Can you give the lines again, starting at the one that contains "right shoulder: (43, 160, -21)" and ending with the last line, with "ankle" replaced by "foot" and everything else left unchanged?

------ EXTRACTED ENTRIES

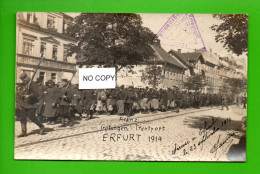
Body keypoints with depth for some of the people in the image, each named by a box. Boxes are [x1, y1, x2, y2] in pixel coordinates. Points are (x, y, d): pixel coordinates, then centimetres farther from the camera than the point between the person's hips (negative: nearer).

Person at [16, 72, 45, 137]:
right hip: (22, 105, 7)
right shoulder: (21, 85, 13)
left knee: (32, 117, -3)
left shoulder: (32, 84, -10)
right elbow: (18, 94, 24)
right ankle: (24, 132, 11)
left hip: (30, 104, -7)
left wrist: (28, 96, -24)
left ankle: (41, 126, 16)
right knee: (22, 118, 5)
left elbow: (36, 94, -18)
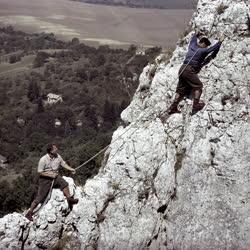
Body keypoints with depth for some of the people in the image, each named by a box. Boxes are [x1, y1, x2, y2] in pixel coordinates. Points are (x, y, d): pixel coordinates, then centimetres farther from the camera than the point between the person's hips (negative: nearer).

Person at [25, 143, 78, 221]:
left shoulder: (58, 156, -7)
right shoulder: (43, 160, -21)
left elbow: (63, 164, 7)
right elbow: (40, 172, -17)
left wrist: (70, 169, -7)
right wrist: (50, 175, -22)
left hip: (54, 176, 4)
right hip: (45, 179, -4)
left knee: (64, 183, -24)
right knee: (39, 197, -2)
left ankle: (69, 200, -10)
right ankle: (29, 213, 11)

------------

» **FINISHED TASK**:
right shoulder: (43, 160, -21)
left elbow: (63, 164, 7)
right elbow: (40, 172, -17)
left wrist: (70, 169, -7)
right wrist: (50, 175, -22)
left hip: (54, 176, 4)
right hip: (45, 179, -4)
left knee: (64, 183, -24)
right knee: (39, 197, -2)
left foot: (69, 200, -10)
right foot: (29, 213, 11)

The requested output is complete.